● **Task instructions**: Locate every line in the material below that contains the string "använder", and copy each of those lines in full.

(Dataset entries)
++++++++++++++++++++

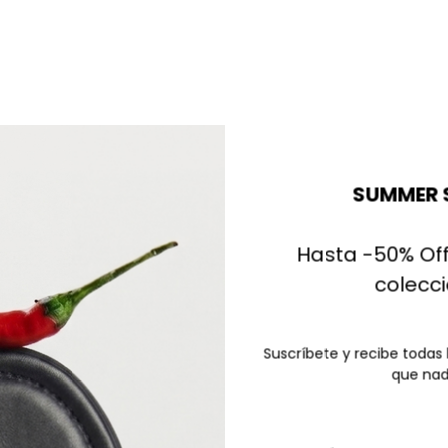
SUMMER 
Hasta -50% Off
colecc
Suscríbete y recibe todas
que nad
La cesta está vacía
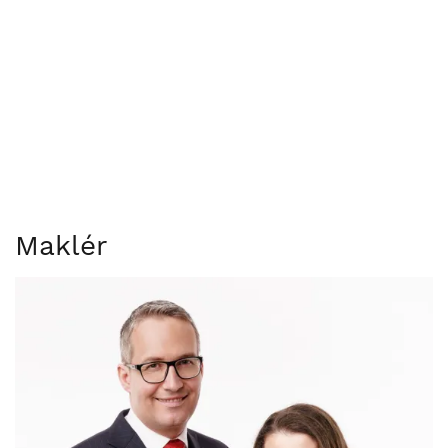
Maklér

++++++++++++++++++++

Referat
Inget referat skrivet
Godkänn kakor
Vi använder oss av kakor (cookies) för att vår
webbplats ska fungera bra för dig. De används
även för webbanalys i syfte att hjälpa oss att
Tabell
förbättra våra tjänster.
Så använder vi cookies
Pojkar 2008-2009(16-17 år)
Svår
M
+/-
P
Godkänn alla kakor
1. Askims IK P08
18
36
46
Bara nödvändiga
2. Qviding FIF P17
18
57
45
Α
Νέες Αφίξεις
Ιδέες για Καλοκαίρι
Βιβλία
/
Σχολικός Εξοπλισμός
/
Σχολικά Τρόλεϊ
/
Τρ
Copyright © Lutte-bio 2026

++++++++++++++++++++

● **Answer to the problem**:
Vi använder oss av kakor (cookies) för att vår
Så använder vi cookies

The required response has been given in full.